**Supplied data:**
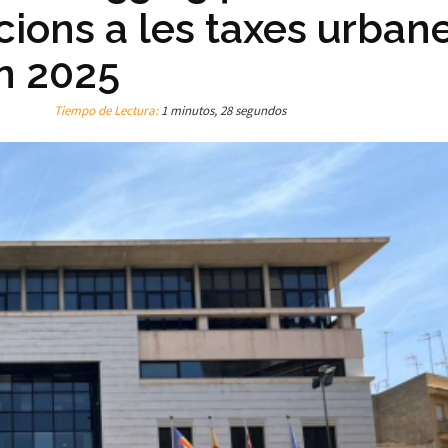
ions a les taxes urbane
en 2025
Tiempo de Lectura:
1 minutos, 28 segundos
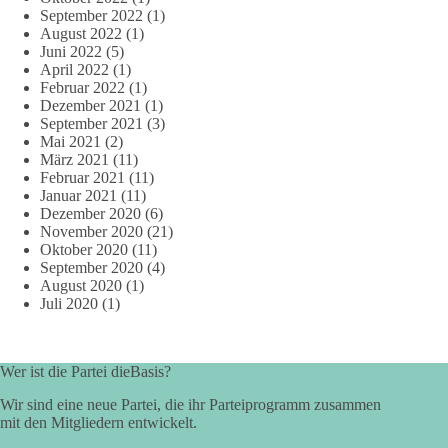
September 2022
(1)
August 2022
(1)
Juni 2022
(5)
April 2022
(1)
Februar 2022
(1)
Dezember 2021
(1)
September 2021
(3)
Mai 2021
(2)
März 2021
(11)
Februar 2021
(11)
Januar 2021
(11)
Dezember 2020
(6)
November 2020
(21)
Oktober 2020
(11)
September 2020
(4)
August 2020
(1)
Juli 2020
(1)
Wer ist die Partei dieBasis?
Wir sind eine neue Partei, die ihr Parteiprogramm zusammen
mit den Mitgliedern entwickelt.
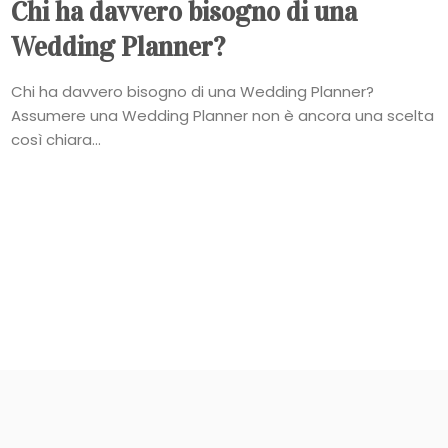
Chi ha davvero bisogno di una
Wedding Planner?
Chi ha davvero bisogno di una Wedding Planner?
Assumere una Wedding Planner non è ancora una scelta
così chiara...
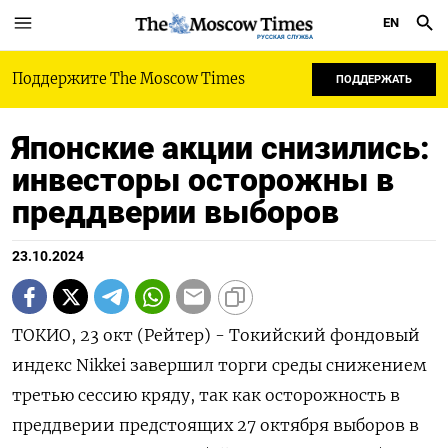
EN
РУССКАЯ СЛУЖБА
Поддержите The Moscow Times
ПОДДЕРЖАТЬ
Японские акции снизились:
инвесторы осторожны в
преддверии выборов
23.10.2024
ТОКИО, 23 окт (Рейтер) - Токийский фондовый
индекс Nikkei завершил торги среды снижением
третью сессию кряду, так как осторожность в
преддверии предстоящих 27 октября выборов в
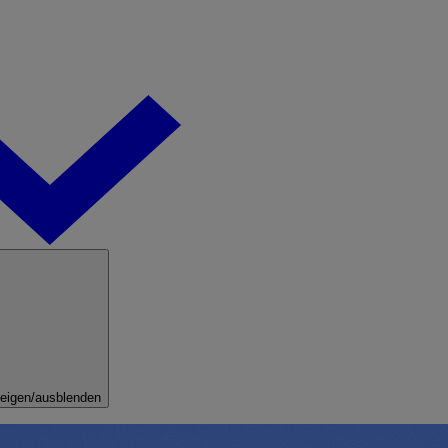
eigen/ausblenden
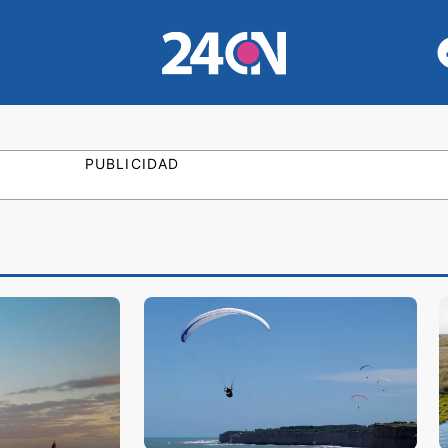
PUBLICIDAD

**What to produce:**
After locating the line that holds "ТОКИО, 23 окт (Рейтер) - Токийский фондовый", output exactly the lines from it through the last line of the material above, inclusive, without pictures.

**Reply to the task:**
ТОКИО, 23 окт (Рейтер) - Токийский фондовый
индекс Nikkei завершил торги среды снижением
третью сессию кряду, так как осторожность в
преддверии предстоящих 27 октября выборов в
eigen/ausblenden
PUBLICIDAD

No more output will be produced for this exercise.